Task objective: Scan the data for "الوزارة" and copy each matching line.

Input for this task:
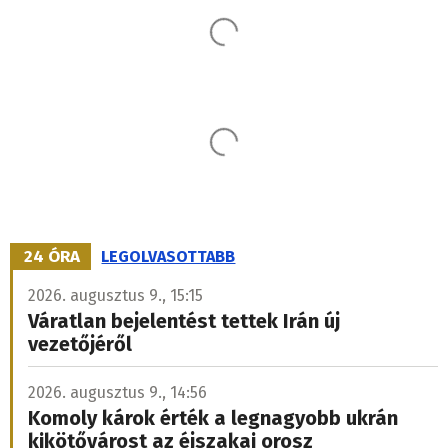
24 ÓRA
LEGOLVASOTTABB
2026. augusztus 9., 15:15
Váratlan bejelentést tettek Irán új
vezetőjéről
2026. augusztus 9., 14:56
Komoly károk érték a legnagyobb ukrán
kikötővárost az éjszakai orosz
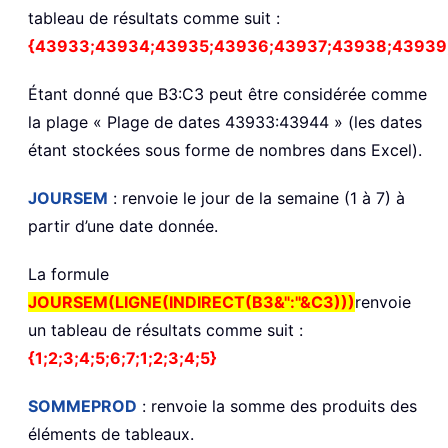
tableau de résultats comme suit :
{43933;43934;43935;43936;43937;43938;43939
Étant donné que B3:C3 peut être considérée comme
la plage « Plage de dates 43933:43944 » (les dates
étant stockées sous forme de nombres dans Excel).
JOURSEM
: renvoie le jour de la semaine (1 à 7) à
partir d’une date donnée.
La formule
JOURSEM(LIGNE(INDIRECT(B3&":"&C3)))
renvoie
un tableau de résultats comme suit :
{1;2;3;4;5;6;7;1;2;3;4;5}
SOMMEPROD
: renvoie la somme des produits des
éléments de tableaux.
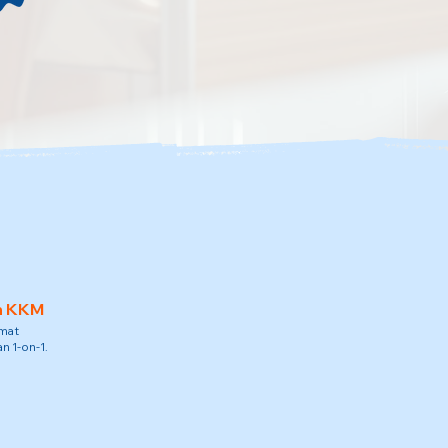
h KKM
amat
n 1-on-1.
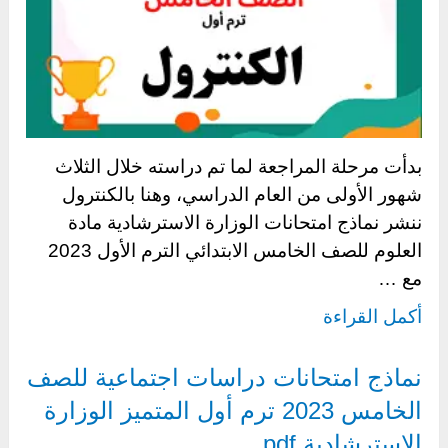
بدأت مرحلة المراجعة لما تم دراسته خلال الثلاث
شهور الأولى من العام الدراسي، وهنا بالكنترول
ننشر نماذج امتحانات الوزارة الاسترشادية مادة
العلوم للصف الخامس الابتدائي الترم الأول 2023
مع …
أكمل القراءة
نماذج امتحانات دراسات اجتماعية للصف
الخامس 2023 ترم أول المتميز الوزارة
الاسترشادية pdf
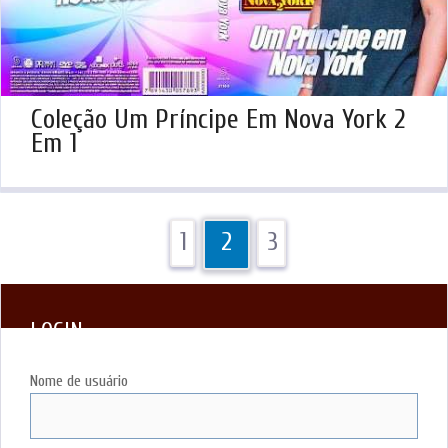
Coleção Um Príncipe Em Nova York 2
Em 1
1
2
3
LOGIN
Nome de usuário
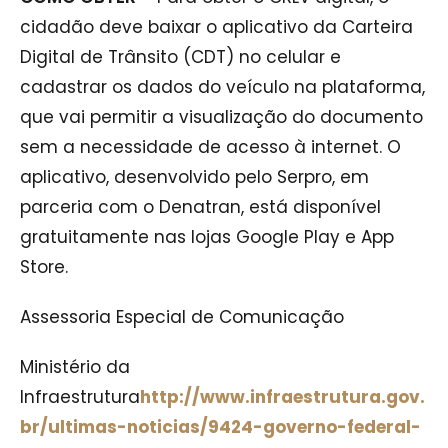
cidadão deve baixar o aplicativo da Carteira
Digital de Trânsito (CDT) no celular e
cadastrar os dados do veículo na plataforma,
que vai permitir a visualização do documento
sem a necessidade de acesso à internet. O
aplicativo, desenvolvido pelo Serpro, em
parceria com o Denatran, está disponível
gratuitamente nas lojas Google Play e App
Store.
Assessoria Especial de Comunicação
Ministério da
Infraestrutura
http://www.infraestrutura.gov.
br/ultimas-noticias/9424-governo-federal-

Reply:
ننشر نماذج امتحانات الوزارة الاسترشادية مادة
الخامس 2023 ترم أول المتميز الوزارة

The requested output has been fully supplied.